----- Exercise passage -----

Just because you are an enlisted member of a military branch does not mean that your life outside your commitment to our country does not continue. Unfortunately, you will need to deal with problems regarding your family at some point. From reading our past few blog posts on this subject, you can see that we recommend handling any issues related to child support or child custody before being re-stationed in another part of the country or being deployed abroad. Doing so will ensure that you have less to think about outside of your duties serving our country.

To be sure, the challenges that you and other active-duty service members and veterans have to handle are unique and typically more complex than what civilians must endure as far as child custody, and child support cases are concerned.

You're being relocated with frequency means that your pay rate may change just as often, which can cause problems in paying child support as you are obligated to do so in court orders. Once your obligation to the military runs out, finding working back in the United States can prove more complicated than it ought to. This also can be a problem when it comes to paying child support on time and in full.

These problems are in addition to the stress and anxiety that servicemembers often encounter due to being involved in armed conflict while serving the country. Coming back to the country and entering civilian life means losing a lot of your assistance as a veteran. The Veterans Administration takes a great deal of time (often a year or more) to pay benefits out that are earned by our veterans.

Distance from children may be the most significant problem facing military members.

If you have found yourself being moved around with a great deal of frequency due to your military commitments, then you are not alone. Many service members find themselves living a great distance from their home state. This means that it is probable that your children do not reside close to you and often reside a great distance from your new home.

As a result, visitation has likely become much more expensive and difficult for you and your family. If you are the custodial parent to your child, you risk losing this right because of the frequency of your moving. If you are the noncustodial parent, the precious little time you have afforded to you in a court order for visitation may be lost due to your time commitments for work and a custodial parent who is not willing to work with you on allowing your child greater flexibility to spend time with you when you are allowed free time from the military.

Child support problems that affect military members

Your inability to meet your child support obligations can affect your performance in your job and your family as a whole. Unfortunately, military child support issues tend to be more time-consuming and challenging to sort through when compared to civilian child support issues.

-----

_Tasks and exercises:_
1: Reproduce part of the military child support passage verbatim. Begin with "To be sure, the" and stop after "and in full.".
2: Continue the passage on military child support and custody from the point where it stops.

----- Collected data -----

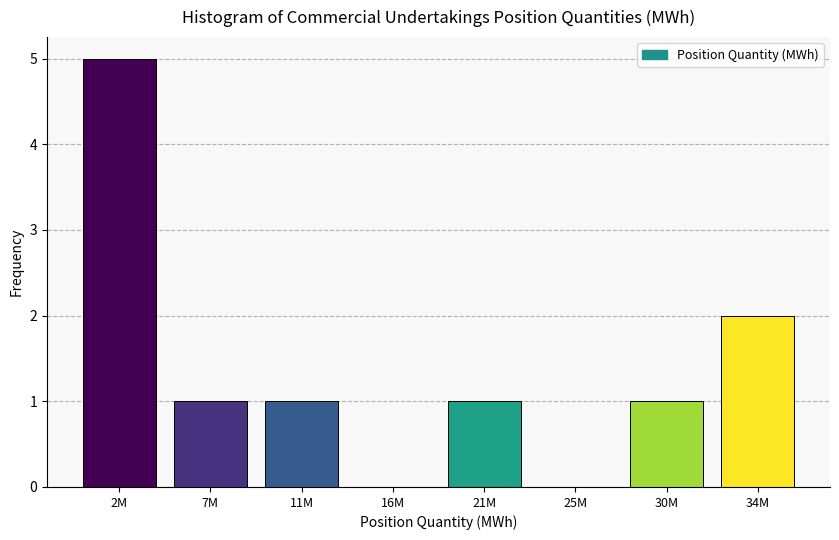

Reading left to right, list all the values displayed in this chart.

2M=5	7M=1	11M=1	16M=0	21M=1	25M=0	30M=1	34M=2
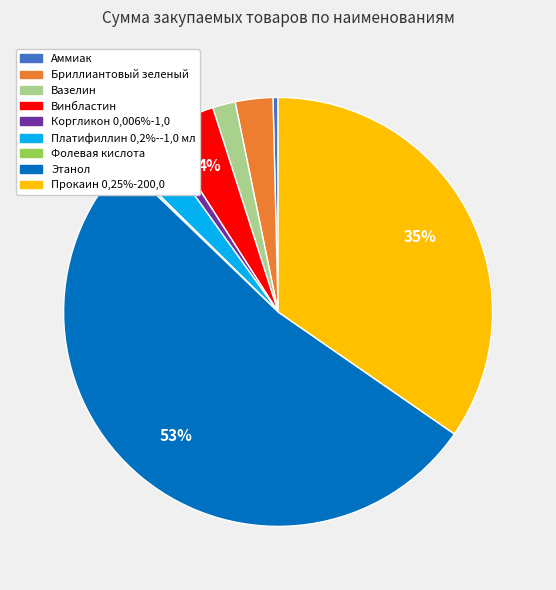

To the nearest percent, what is the average slice percentage?

11%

-----

_Results for the exercise:_
1:
To be sure, the challenges that you and other active-duty service members and veterans have to handle are unique and typically more complex than what civilians must endure as far as child custody, and child support cases are concerned.

You're being relocated with frequency means that your pay rate may change just as often, which can cause problems in paying child support as you are obligated to do so in court orders. Once your obligation to the military runs out, finding working back in the United States can prove more complicated than it ought to. This also can be a problem when it comes to paying child support on time and in full.

2:
This is because your case may involve out-of-state orders from when you and your family lived in another U.S. State. Having to reconcile multiple child support orders can be difficult and costly. Determining what court has jurisdiction over the case often causes problems from the start for many families.

One way the State of Texas can help military families

We hear in the media about how more ought to be done for our servicemembers and veterans.

That particular politician or that particular politician will turn around a government agency or other entity to help veterans. At the same time, it is a noble pursuit to help veterans and active-duty servicemembers, very little as far as specific policy objectives are outlined in these types of scenarios. Broad, blanket statements are made about how Washington, D.C., or Austin are failing our men and women in uniform. What is a specific way that our elected officials can step in and help you and people like you?

One that sticks out is how the Texas Family Code should allow for a change in an active duty status to be a substantial change sufficient to allow a modification (decrease) in the child support obligation of veterans who owe child support. Most civilians do not have to go through times where we are working in a particular field, and then, with some abruptness, we have to leave that field in search of work elsewhere. This can be an especially trying time for those veterans who are young and do not possess an education beyond high school.

The law right now is that you can seek a modification of child support after three years of the order being in place. As it stands, when you retire from the military, it can take a long while (three to four months) to have your pay transitioned to retirement compensation.

During this transition period, you can fall behind in paying support and cause yourself to be susceptible to your child's other parent filing an enforcement case against you. Therefore, through no fault of your own, you may fall behind into arrears. This should not be the case, and the Texas Legislature ought to do something to change the law to help active-duty service members and veterans.

Finally, judges should receive training in identifying PTSD and issues specific to military families like yours. The particular circumstances of military members should be more well known to judges.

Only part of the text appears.